■ **RECORDS SHOWN**
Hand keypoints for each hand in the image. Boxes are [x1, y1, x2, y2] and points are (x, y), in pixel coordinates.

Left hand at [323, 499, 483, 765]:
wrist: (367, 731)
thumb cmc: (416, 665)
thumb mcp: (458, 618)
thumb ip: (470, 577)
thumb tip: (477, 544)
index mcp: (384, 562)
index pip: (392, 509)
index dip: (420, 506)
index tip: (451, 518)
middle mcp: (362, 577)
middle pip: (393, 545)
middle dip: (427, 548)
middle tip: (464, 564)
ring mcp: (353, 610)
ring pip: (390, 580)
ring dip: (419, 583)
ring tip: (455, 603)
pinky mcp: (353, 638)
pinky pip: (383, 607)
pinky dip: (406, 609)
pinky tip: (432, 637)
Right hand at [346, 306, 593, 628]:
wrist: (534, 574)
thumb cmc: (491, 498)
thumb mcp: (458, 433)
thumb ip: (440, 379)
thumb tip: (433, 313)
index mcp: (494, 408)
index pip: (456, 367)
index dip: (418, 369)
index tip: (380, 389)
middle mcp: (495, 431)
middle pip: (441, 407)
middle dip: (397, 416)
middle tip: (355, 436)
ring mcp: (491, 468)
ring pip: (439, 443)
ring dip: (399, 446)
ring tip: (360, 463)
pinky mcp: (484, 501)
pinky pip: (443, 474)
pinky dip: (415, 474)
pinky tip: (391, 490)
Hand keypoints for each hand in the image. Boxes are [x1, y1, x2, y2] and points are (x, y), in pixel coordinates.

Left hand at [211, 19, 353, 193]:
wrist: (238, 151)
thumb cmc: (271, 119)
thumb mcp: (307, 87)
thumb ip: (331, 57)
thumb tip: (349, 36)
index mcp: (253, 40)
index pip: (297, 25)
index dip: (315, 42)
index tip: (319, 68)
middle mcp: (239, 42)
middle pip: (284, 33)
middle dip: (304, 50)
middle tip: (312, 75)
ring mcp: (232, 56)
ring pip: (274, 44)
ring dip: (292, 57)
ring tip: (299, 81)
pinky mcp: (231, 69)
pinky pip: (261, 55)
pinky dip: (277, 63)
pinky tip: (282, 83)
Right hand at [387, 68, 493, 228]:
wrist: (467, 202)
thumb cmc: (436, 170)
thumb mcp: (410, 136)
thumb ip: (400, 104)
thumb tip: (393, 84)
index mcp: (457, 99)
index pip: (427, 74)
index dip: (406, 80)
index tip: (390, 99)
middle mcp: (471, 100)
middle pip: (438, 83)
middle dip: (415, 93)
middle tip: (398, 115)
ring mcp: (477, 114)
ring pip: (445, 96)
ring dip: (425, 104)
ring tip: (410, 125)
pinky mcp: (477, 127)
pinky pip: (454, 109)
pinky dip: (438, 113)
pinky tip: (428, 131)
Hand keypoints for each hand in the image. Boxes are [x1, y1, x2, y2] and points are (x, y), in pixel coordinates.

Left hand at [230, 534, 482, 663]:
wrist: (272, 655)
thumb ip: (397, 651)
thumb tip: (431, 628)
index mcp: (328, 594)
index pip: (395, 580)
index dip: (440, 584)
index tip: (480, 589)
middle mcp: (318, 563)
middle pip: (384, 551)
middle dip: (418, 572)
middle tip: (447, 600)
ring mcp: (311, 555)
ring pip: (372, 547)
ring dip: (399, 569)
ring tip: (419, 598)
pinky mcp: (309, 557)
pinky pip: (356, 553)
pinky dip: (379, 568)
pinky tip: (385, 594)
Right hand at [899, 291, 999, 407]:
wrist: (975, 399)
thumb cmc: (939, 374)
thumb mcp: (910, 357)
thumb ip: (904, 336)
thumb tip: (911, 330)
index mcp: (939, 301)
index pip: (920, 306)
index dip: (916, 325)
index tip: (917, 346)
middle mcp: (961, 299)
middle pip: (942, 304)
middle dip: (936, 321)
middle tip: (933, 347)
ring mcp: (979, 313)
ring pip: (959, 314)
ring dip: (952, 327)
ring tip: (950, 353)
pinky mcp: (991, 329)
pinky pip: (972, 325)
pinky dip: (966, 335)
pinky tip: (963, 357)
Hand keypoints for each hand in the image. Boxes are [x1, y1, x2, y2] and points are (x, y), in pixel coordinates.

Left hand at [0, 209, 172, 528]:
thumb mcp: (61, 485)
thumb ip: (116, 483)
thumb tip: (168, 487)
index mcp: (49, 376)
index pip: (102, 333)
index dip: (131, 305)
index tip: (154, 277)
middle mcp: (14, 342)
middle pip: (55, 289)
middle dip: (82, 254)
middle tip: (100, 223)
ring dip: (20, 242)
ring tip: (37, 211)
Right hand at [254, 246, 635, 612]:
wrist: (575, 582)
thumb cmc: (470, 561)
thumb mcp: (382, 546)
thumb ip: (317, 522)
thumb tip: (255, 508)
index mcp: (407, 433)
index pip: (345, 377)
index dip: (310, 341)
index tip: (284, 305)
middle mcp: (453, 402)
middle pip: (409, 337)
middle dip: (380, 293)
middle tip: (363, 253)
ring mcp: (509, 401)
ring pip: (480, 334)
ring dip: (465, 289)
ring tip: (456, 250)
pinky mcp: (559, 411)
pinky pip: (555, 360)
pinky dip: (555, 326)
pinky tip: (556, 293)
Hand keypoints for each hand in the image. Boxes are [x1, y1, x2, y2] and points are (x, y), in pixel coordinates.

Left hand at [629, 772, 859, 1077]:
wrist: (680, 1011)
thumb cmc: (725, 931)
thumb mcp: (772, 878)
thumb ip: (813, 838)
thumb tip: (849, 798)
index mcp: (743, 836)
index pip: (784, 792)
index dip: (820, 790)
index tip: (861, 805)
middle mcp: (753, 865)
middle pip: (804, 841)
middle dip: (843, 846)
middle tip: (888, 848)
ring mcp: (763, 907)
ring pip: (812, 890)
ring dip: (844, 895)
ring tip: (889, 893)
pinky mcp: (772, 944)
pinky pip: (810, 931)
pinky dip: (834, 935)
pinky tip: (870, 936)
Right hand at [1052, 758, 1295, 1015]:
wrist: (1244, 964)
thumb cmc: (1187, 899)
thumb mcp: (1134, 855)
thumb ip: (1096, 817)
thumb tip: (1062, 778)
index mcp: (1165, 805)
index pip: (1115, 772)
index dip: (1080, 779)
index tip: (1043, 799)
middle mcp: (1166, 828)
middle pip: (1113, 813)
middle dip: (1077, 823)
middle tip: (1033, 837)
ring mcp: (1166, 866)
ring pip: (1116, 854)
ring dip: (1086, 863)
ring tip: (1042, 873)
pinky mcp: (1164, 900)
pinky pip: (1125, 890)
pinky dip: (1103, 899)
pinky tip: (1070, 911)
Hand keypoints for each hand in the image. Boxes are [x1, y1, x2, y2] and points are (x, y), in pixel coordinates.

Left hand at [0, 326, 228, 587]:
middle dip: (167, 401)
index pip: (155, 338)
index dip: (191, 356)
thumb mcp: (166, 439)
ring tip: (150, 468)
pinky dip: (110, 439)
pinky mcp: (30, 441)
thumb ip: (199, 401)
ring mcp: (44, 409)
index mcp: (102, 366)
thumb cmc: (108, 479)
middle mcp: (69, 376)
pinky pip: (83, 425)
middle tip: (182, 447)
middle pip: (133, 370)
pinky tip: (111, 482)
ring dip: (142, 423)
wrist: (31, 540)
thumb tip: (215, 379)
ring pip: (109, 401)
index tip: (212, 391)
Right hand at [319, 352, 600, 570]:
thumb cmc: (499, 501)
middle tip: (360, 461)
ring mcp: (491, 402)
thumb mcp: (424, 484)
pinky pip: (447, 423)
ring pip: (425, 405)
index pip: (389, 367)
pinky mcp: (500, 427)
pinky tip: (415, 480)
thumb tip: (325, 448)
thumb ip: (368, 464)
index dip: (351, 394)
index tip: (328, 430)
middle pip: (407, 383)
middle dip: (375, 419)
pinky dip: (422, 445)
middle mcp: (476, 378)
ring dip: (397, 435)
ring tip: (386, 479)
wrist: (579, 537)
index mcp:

■ **TASK ITEM**
Where the string "Right" appears in a line of the listing, copy that line.

■ **ANSWER FOR THIS EXERCISE**
Right hand at [346, 306, 593, 628]:
Right hand at [387, 68, 493, 228]:
Right hand at [899, 291, 999, 407]:
Right hand at [254, 246, 635, 612]:
Right hand at [1052, 758, 1295, 1015]:
Right hand at [319, 352, 600, 570]:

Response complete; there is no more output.